Source ::
━━━
They say, “Better late than never,” and that’s no doubt the case this week when, after a few delays, the Guilford County Board of Commissioners is finally honoring the Grimsley Senior High School Whirlies football team that pulled off the impressive feat of winning the state’s 4-A football championship. The Guilford County Board of Commissioners is set to honor the group of winners on Thursday, Aug. 5 in the Old Guilford County Court House.
The board is expected to unanimously adopt a resolution to present to the team – which was scheduled to be done at a meeting earlier in the year before that item was pulled from the agenda.
Many county commissioners have already, in recent months, praised the area football team which for decades existed in the shadow of Page High School in Greensboro, but is now at the absolute top of the heap.
Commissioner Justin Conrad, a proud graduate of Grimsley, will read the resolution and present the framed version to the team.
Earlier in the year, the Board of Commissioners was scheduled – on Thursday, May 20 – to honor the triumphant players that did something Grimsley football hadn’t done since 1960: win the North Carolina championship.
━━━
Records shown ::
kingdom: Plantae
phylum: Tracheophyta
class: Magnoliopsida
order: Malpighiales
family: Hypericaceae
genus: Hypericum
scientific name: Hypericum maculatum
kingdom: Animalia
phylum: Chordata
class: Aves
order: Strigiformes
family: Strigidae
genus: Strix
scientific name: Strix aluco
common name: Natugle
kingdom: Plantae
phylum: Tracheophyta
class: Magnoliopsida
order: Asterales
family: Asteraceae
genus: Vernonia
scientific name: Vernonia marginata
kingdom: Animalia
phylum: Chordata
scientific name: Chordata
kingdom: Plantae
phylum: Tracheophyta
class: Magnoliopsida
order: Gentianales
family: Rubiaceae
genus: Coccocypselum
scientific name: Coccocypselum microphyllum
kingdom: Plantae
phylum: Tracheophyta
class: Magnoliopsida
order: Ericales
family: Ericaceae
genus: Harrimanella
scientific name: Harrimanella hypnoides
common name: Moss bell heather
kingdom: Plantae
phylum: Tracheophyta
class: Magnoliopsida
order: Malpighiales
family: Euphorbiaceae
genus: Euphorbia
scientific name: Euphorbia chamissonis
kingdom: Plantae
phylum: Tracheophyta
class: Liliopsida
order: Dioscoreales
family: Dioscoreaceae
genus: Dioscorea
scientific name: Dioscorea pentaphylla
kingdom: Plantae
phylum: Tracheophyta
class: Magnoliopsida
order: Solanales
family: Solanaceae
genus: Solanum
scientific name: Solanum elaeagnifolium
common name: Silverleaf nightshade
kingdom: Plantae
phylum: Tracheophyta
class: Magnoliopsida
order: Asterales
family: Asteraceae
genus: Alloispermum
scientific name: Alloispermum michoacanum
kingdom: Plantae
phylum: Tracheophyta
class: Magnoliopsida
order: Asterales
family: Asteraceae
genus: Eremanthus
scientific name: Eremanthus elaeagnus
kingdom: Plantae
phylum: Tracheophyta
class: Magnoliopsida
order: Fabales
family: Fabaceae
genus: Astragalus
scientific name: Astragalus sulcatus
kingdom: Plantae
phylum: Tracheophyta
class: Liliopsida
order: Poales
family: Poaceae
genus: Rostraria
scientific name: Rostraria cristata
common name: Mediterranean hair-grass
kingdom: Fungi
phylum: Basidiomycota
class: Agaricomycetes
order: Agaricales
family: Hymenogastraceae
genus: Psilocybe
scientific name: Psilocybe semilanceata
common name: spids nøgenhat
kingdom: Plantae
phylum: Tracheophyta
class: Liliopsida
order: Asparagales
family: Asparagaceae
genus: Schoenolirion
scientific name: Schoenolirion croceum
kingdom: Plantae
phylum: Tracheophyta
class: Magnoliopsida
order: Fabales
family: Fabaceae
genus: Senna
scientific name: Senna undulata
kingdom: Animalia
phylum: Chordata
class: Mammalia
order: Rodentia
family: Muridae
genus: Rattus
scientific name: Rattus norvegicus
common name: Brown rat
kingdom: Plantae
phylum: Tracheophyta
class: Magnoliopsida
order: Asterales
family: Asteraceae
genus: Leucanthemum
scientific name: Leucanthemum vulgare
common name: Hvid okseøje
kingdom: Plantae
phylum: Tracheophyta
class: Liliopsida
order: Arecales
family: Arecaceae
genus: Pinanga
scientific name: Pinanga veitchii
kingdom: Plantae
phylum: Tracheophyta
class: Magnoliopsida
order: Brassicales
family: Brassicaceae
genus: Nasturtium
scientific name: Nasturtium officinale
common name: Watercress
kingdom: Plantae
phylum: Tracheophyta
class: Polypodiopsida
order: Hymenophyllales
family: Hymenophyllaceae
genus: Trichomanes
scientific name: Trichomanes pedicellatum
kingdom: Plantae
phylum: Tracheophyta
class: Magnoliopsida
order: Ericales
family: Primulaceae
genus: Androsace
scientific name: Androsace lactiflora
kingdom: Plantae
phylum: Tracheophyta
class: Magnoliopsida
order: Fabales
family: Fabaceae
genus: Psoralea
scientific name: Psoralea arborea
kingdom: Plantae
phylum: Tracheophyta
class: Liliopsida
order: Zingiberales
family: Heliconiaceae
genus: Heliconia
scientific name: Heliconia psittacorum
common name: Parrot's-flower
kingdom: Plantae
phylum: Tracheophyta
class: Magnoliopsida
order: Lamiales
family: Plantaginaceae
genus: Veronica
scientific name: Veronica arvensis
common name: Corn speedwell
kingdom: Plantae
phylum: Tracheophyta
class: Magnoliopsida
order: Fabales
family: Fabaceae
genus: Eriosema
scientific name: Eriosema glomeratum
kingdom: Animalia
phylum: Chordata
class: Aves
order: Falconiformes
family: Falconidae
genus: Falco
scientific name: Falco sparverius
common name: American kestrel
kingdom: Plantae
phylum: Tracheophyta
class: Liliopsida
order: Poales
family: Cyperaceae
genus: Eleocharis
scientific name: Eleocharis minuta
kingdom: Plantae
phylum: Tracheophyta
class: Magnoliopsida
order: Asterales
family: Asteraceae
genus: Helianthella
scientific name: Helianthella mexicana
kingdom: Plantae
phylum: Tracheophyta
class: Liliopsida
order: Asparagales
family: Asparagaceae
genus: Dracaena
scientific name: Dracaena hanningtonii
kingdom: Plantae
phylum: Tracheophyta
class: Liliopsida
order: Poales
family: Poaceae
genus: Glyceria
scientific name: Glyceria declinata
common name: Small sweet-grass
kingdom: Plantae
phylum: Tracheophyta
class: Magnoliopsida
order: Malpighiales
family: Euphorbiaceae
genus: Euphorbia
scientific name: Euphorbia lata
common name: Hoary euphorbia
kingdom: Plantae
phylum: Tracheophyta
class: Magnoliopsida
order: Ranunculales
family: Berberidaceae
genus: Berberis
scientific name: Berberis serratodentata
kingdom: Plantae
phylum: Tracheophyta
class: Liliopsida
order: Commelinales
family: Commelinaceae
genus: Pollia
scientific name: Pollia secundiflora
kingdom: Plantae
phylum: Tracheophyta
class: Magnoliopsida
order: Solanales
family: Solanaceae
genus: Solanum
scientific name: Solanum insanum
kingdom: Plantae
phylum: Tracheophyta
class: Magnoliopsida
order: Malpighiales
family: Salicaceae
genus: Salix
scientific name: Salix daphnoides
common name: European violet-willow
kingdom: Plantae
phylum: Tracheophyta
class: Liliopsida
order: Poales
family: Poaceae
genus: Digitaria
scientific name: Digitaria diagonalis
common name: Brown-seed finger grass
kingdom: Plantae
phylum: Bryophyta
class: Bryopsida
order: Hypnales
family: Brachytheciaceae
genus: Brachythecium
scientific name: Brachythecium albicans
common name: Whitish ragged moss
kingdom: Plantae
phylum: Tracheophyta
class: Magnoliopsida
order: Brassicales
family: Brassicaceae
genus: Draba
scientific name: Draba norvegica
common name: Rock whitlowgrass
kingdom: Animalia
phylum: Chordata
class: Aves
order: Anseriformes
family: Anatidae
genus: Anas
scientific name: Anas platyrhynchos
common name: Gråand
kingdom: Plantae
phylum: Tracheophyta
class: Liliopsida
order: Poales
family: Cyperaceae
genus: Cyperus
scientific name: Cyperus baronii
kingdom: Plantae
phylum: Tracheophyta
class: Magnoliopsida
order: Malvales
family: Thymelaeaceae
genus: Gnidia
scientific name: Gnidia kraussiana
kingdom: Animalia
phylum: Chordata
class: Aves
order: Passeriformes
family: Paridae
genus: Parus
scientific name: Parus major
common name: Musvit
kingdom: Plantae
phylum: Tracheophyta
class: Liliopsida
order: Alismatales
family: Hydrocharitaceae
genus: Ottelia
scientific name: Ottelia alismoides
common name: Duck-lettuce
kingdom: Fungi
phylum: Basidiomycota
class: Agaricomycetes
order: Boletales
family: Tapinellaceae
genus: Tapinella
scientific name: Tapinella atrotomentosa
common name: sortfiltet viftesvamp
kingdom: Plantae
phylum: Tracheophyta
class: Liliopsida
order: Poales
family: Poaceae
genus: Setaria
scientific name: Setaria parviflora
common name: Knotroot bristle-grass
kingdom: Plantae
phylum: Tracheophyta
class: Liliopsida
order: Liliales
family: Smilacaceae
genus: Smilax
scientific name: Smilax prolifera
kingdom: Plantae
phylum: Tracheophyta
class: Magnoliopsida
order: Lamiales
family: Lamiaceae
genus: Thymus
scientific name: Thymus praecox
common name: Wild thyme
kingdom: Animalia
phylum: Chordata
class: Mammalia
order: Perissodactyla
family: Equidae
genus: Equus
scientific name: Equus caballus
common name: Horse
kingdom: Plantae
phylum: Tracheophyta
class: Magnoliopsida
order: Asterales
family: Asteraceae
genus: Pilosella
━━━
Required actions ::
1. Reproduce the stretch of the Grimsley football article from "The board is" through "North Carolina championship.".
2. How would you sum up the Grimsley football article in two sentences?

Outputs for the tasks ::
1.
The board is expected to unanimously adopt a resolution to present to the team – which was scheduled to be done at a meeting earlier in the year before that item was pulled from the agenda.
Many county commissioners have already, in recent months, praised the area football team which for decades existed in the shadow of Page High School in Greensboro, but is now at the absolute top of the heap.
Commissioner Justin Conrad, a proud graduate of Grimsley, will read the resolution and present the framed version to the team.
Earlier in the year, the Board of Commissioners was scheduled – on Thursday, May 20 – to honor the triumphant players that did something Grimsley football hadn’t done since 1960: win the North Carolina championship.

2. After a few delays, the Guilford County Board of Commissioners is set to honor the Grimsley Senior High School Whirlies, winners of the state's 4-A football championship, on Thursday, Aug. 5 in the Old Guilford County Court House. The honor had been scheduled for May 20 before it was pulled from the agenda, and Commissioner Justin Conrad, a Grimsley graduate, will read the resolution and present the framed version to the team, which won Grimsley's first North Carolina championship since 1960.